The problem:
Copy every line of the listing below word for word, leaving out the pictures.

--- Begin Data in this exercise ---

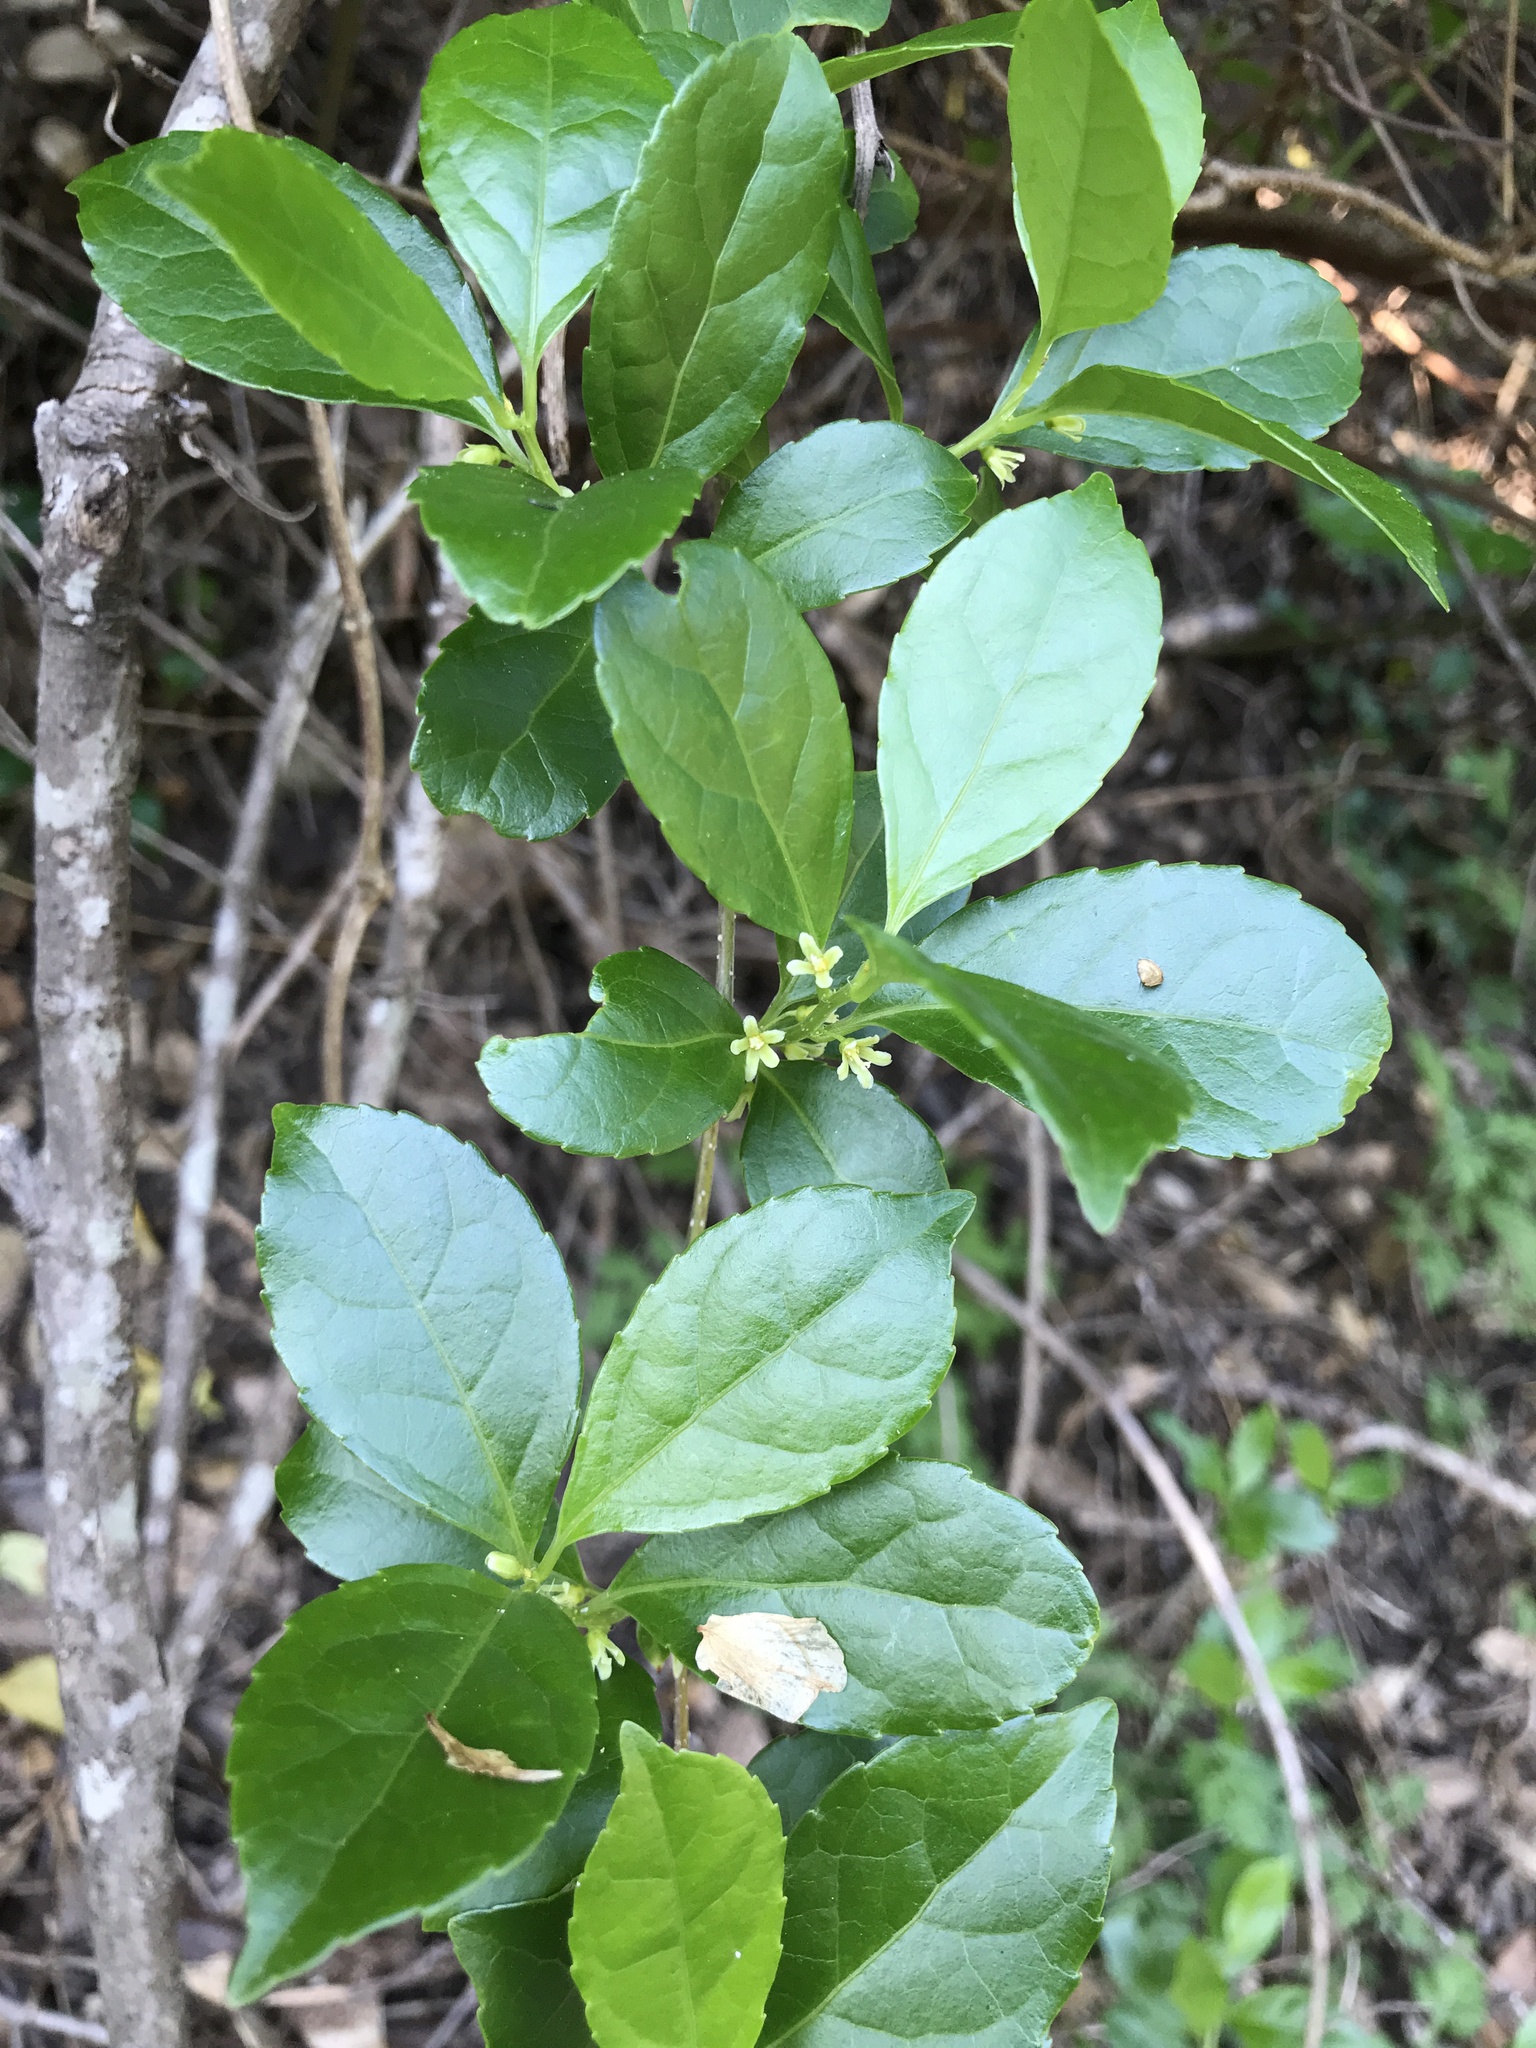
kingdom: Plantae
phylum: Tracheophyta
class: Magnoliopsida
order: Celastrales
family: Celastraceae
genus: Celastrus
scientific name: Celastrus punctatus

--- End Data in this exercise ---

Right answer:
kingdom: Plantae
phylum: Tracheophyta
class: Magnoliopsida
order: Celastrales
family: Celastraceae
genus: Celastrus
scientific name: Celastrus punctatus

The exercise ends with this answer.